Task to carry out:
Go through the listing and return every line with "juga" in it.

Records shown:
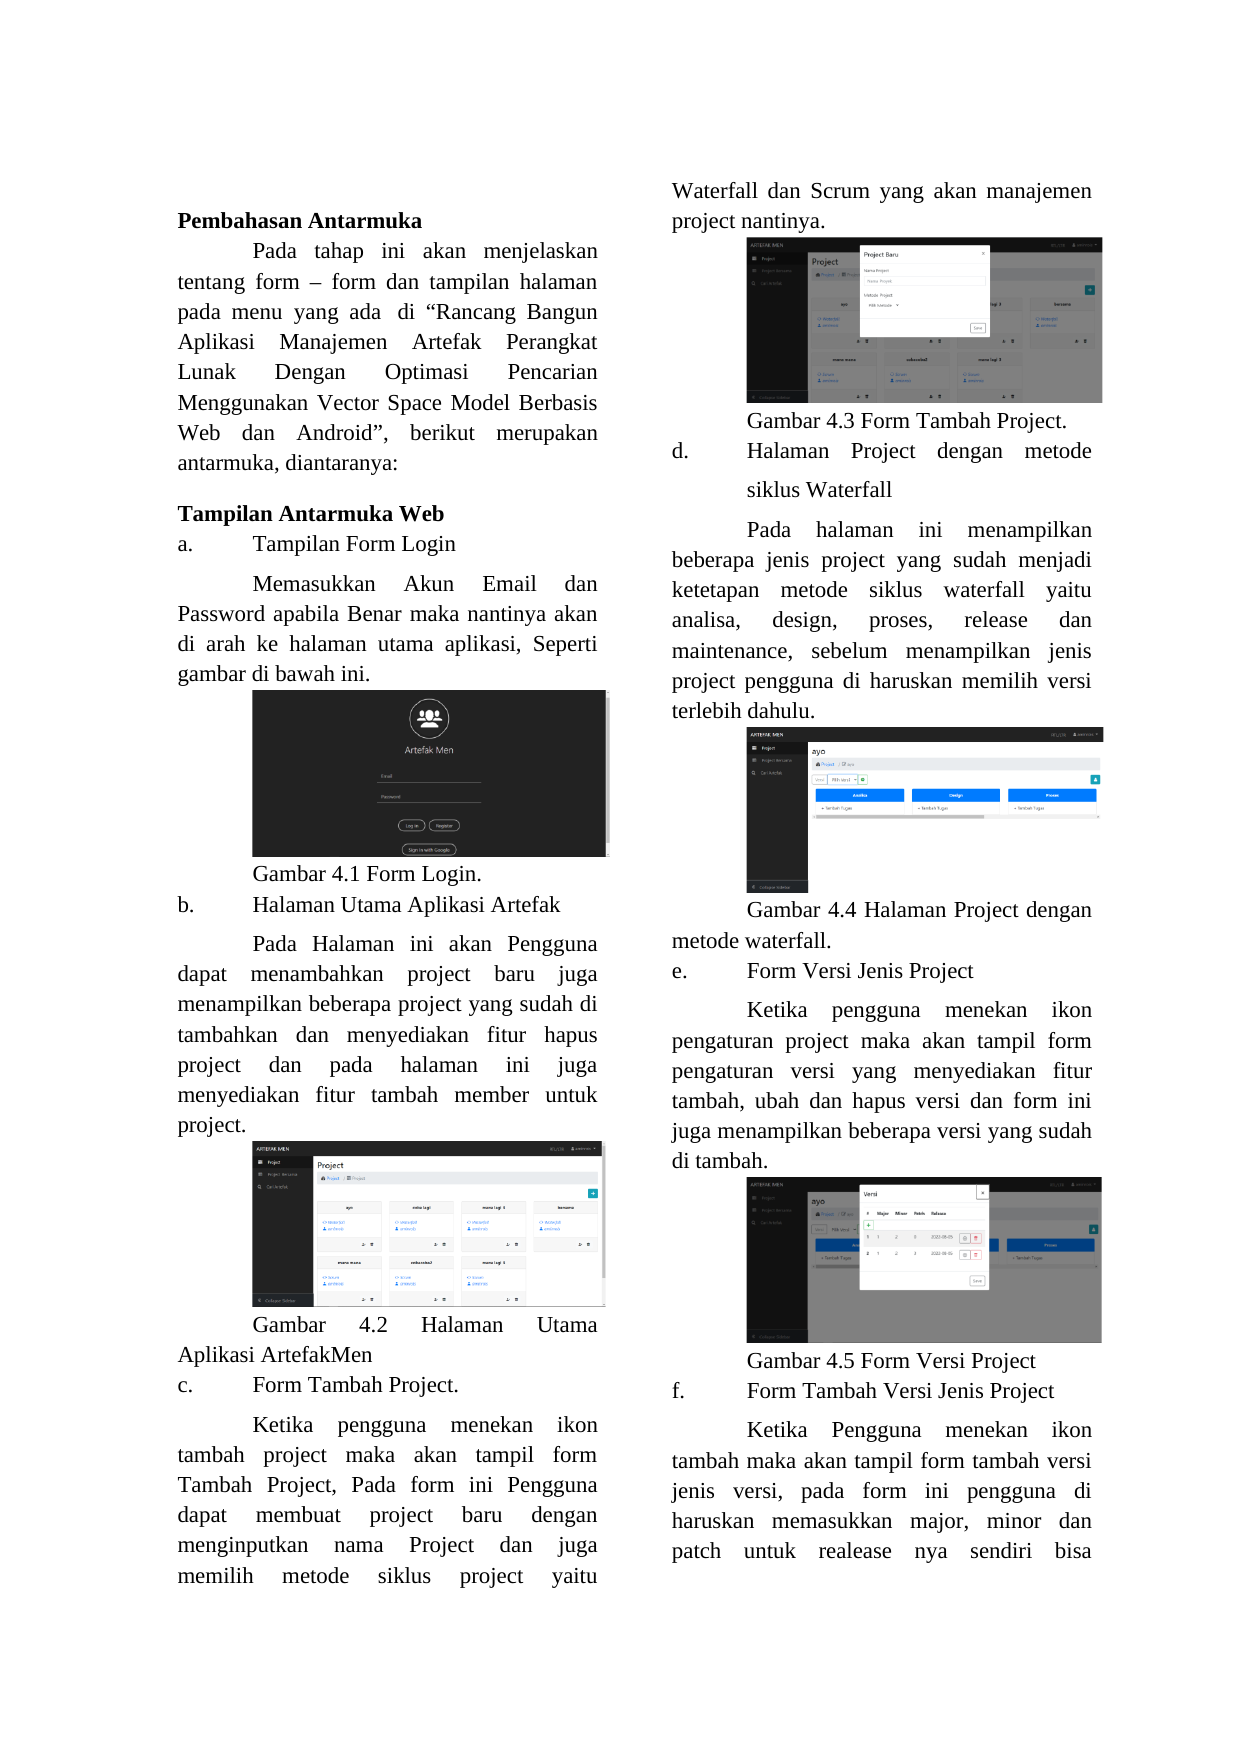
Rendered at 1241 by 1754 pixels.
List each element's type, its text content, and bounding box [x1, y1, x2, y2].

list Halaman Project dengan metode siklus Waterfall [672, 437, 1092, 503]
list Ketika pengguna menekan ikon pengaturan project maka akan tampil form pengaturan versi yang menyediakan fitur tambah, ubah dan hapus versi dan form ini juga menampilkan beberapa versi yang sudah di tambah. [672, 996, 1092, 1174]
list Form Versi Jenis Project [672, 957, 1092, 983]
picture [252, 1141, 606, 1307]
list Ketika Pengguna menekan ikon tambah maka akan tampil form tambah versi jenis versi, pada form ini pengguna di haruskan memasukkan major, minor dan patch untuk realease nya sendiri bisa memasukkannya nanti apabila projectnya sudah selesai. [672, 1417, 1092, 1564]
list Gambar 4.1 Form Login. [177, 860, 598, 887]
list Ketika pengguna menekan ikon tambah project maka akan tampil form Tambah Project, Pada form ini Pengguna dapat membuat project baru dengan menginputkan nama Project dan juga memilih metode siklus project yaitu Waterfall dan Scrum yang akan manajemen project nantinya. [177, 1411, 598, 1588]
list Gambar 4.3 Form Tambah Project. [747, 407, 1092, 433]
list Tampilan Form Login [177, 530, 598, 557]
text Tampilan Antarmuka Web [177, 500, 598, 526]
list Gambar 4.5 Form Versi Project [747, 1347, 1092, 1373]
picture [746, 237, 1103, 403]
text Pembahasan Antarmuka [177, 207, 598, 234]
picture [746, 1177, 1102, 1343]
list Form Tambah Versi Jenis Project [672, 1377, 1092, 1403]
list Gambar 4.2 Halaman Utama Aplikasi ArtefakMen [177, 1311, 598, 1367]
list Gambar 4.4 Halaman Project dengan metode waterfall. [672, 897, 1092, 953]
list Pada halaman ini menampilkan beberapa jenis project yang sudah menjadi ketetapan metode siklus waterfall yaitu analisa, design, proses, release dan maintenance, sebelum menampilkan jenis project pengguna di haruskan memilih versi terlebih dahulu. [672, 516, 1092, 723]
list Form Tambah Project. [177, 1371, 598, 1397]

Output of the task:
list Ketika pengguna menekan ikon pengaturan project maka akan tampil form pengaturan versi yang menyediakan fitur tambah, ubah dan hapus versi dan form ini juga menampilkan beberapa versi yang sudah di tambah. [672, 996, 1092, 1174]
list Ketika pengguna menekan ikon tambah project maka akan tampil form Tambah Project, Pada form ini Pengguna dapat membuat project baru dengan menginputkan nama Project dan juga memilih metode siklus project yaitu Waterfall dan Scrum yang akan manajemen project nantinya. [177, 1411, 598, 1588]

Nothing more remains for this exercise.